Segment Start: PROVIDED RECORDS

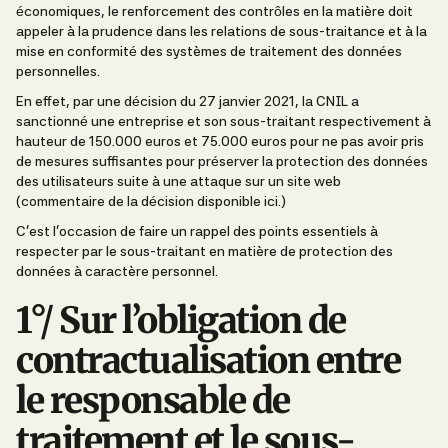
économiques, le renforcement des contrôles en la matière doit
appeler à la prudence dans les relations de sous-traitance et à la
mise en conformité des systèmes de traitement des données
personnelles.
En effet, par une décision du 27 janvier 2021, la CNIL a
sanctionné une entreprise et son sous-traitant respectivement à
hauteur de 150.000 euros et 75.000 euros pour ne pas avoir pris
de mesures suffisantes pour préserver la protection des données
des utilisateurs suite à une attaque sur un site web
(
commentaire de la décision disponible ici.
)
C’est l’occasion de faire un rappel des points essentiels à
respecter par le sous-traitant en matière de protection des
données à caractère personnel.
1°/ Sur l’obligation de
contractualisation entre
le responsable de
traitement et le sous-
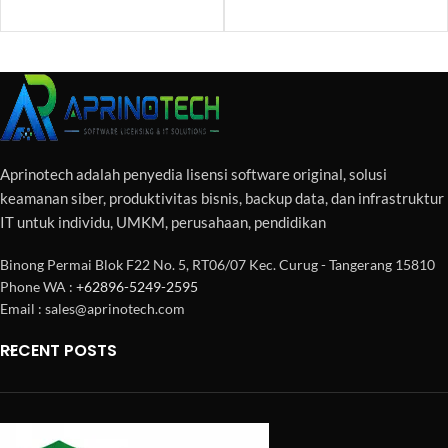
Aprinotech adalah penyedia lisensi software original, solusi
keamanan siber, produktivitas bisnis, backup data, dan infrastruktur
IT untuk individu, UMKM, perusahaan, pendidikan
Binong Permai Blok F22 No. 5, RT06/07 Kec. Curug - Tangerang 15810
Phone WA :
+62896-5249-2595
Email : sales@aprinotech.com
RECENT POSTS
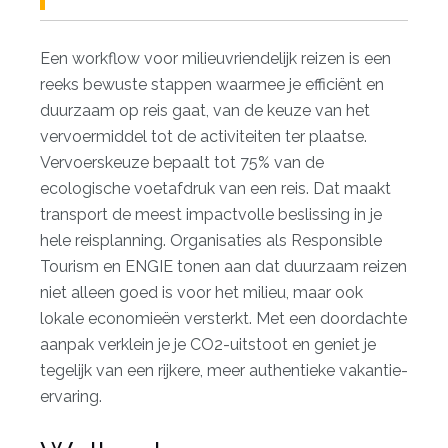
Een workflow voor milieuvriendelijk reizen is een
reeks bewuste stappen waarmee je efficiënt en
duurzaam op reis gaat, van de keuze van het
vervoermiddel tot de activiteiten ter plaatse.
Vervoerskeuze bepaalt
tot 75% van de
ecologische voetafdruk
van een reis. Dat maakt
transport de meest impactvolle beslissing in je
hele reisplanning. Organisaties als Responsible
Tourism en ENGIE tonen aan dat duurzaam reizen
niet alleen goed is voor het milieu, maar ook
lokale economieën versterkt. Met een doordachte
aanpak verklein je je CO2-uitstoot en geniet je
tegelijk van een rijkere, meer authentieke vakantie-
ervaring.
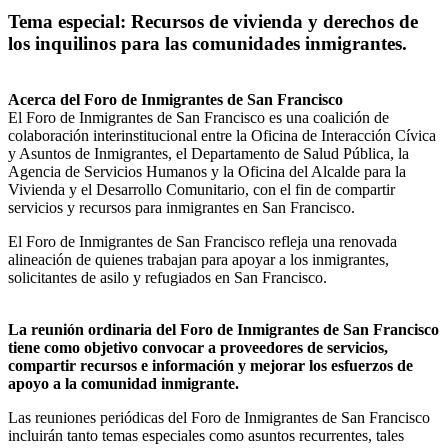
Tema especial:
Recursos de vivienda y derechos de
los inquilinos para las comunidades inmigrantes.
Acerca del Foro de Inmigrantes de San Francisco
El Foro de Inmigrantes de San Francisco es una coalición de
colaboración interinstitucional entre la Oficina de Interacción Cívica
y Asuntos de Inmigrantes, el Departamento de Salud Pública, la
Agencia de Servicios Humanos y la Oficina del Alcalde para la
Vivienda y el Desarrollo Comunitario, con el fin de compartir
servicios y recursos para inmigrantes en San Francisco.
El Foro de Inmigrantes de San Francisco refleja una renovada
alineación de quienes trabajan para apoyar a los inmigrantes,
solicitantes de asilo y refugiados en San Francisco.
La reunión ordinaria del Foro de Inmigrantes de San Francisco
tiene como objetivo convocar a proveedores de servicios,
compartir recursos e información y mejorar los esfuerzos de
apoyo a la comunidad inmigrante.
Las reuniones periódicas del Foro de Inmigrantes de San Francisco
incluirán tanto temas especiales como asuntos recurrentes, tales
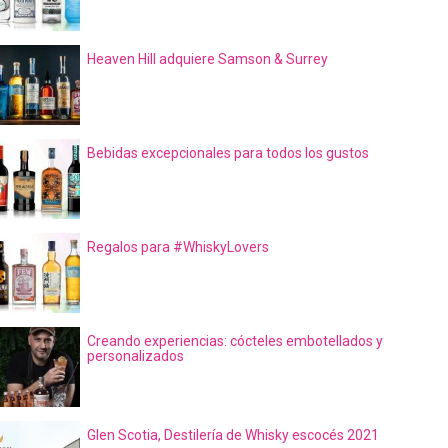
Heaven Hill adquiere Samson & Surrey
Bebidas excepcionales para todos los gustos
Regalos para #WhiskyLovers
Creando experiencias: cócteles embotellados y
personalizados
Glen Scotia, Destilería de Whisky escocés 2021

Segment End: PROVIDED RECORDS

DIRECTIONS ->
Restate the records word for word, omitting images.

TASK OUTPUT ->
économiques, le renforcement des contrôles en la matière doit
appeler à la prudence dans les relations de sous-traitance et à la
mise en conformité des systèmes de traitement des données
personnelles.
En effet, par une décision du 27 janvier 2021, la CNIL a
sanctionné une entreprise et son sous-traitant respectivement à
hauteur de 150.000 euros et 75.000 euros pour ne pas avoir pris
de mesures suffisantes pour préserver la protection des données
des utilisateurs suite à une attaque sur un site web
(
commentaire de la décision disponible ici.
)
C’est l’occasion de faire un rappel des points essentiels à
respecter par le sous-traitant en matière de protection des
données à caractère personnel.
1°/ Sur l’obligation de
contractualisation entre
le responsable de
traitement et le sous-
Aprinotech adalah penyedia lisensi software original, solusi
keamanan siber, produktivitas bisnis, backup data, dan infrastruktur
IT untuk individu, UMKM, perusahaan, pendidikan
Binong Permai Blok F22 No. 5, RT06/07 Kec. Curug - Tangerang 15810
Phone WA :
+62896-5249-2595
Email : sales@aprinotech.com
RECENT POSTS
Een workflow voor milieuvriendelijk reizen is een
reeks bewuste stappen waarmee je efficiënt en
duurzaam op reis gaat, van de keuze van het
vervoermiddel tot de activiteiten ter plaatse.
Vervoerskeuze bepaalt
tot 75% van de
ecologische voetafdruk
van een reis. Dat maakt
transport de meest impactvolle beslissing in je
hele reisplanning. Organisaties als Responsible
Tourism en ENGIE tonen aan dat duurzaam reizen
niet alleen goed is voor het milieu, maar ook
lokale economieën versterkt. Met een doordachte
aanpak verklein je je CO2-uitstoot en geniet je
tegelijk van een rijkere, meer authentieke vakantie-
ervaring.
Tema especial:
Recursos de vivienda y derechos de
los inquilinos para las comunidades inmigrantes.
Acerca del Foro de Inmigrantes de San Francisco
El Foro de Inmigrantes de San Francisco es una coalición de
colaboración interinstitucional entre la Oficina de Interacción Cívica
y Asuntos de Inmigrantes, el Departamento de Salud Pública, la
Agencia de Servicios Humanos y la Oficina del Alcalde para la
Vivienda y el Desarrollo Comunitario, con el fin de compartir
servicios y recursos para inmigrantes en San Francisco.
El Foro de Inmigrantes de San Francisco refleja una renovada
alineación de quienes trabajan para apoyar a los inmigrantes,
solicitantes de asilo y refugiados en San Francisco.
La reunión ordinaria del Foro de Inmigrantes de San Francisco
tiene como objetivo convocar a proveedores de servicios,
compartir recursos e información y mejorar los esfuerzos de
apoyo a la comunidad inmigrante.
Las reuniones periódicas del Foro de Inmigrantes de San Francisco
incluirán tanto temas especiales como asuntos recurrentes, tales
Heaven Hill adquiere Samson & Surrey
Bebidas excepcionales para todos los gustos
Regalos para #WhiskyLovers
Creando experiencias: cócteles embotellados y
personalizados
Glen Scotia, Destilería de Whisky escocés 2021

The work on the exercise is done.